Can we ever escape our past? In their attempt to create a New Canaan, New World, New England, English settlers to what would become the United States of America brought with them the sum total of their experiences. But perusing the history texts suggests that these were primarily men's experiences. Thinkers and writers such as Captain John Smith and Cotton Mather recognized that we could not leave the flaws in human nature behind, that we bring with us who we are.
There have been periods in American literature that reflect the promise, the unlimited potential, that the earliest European settlers came to find. Indeed, our literary history is peppered with works which question what "America" means, the way we as a nation have come into existence, whether the American Dream is available to all (or any), and where, in fact, we are going from here. But the male voice tells only half the story. When we turn to the female voice in American literature, we find one of the missing pieces of the puzzle.

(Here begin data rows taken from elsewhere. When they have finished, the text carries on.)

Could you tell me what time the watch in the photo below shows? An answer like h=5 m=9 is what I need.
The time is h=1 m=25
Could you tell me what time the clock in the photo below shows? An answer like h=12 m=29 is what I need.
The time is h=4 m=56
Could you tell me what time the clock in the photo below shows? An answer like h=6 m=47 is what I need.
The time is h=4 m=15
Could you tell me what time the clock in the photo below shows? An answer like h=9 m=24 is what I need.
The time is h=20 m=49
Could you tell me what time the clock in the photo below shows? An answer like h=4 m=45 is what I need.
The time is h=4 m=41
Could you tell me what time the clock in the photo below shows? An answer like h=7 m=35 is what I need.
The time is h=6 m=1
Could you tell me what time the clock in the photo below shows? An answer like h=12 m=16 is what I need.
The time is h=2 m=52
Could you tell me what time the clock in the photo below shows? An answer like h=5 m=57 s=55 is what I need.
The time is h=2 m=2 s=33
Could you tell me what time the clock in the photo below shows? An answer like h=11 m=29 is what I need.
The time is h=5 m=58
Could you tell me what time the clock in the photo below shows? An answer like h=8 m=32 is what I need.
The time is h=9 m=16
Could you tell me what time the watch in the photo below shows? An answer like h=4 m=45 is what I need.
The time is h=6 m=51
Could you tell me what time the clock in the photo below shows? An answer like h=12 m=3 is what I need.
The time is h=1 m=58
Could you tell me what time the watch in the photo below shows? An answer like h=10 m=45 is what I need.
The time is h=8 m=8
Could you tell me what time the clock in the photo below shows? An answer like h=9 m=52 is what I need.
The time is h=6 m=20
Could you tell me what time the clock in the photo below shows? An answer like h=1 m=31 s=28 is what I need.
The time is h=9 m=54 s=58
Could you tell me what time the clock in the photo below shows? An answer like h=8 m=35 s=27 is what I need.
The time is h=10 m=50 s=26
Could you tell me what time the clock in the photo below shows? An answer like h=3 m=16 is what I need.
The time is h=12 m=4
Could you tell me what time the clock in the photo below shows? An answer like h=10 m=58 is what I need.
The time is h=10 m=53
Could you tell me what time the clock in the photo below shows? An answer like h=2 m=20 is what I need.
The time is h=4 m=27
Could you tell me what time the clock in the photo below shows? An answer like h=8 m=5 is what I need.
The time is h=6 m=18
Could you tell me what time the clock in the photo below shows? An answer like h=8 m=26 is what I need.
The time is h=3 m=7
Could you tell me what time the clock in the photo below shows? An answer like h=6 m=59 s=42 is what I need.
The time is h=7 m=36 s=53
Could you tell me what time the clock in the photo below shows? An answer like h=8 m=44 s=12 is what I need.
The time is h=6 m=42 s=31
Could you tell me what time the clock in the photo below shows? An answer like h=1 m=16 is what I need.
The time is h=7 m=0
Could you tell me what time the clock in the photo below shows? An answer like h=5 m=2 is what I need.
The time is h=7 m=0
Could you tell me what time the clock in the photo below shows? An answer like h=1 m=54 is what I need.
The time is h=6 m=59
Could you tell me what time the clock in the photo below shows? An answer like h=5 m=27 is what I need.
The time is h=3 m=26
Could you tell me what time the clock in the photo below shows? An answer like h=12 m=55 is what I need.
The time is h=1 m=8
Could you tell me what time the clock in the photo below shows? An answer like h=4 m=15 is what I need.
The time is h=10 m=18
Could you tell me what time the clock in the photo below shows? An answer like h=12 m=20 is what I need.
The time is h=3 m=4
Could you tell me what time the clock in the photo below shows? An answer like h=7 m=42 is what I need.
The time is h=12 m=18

American women writers have many faces, and with the expanding canon and the increasing sensitivity to multicultural curricula, more American women writers (and hyphenated Americans) are being "discovered" and incorporated into our teaching. By examining American literary history from women's perspectives, we see a more complete picture of where we are going and where we have been. And when we look to black women's writing in particular, we find rays of hope, ironically, that are not always evident in writing by western European, or white, women.
When we look at American literature, if we are reading carefully, we recognize the existence of an ongoing dialogue, between and among writers. We can read Toni Morrison's
Beloved
and appreciate her debt to, and her recrafting of, Twain's
Huckleberry Finn
. Reading Marilynne Robinson's
Housekeeping
calls to mind, in no uncertain terms, Melville's
Moby Dick
, but from a female perspective. There are others. The novelist, the poet, the short story writer, the essayist and the playwright, cannot help but use their predecessors as sounding boards, as grist for their own mills. And the conversation continues, albeit with different twists on and interpretations of what was said before. These works, and others, have associations with one another, maybe based on a common theme, a similar character, a re-telling of the same story from a different cultural perspective. By reading a work along with a newer counterpart, we engage in Rich's act of "re-vision the act of looking back, of seeing with fresh eyes, of entering an old text from a new critical direction" (35). And "seeing with fresh eyes" is not merely the need to engage our students in their reading, to encourage them to make connections between their lives and what they read, but, as Rich posits, "it is an act of survival. Until we can understand the assumptions in which we are drenched we cannot know ourselves" (35). Reading these newer, female voices in American literature and recognizing that they have emerged and continue to emerge from a long line of forebears will help our students to better know and understand themselves.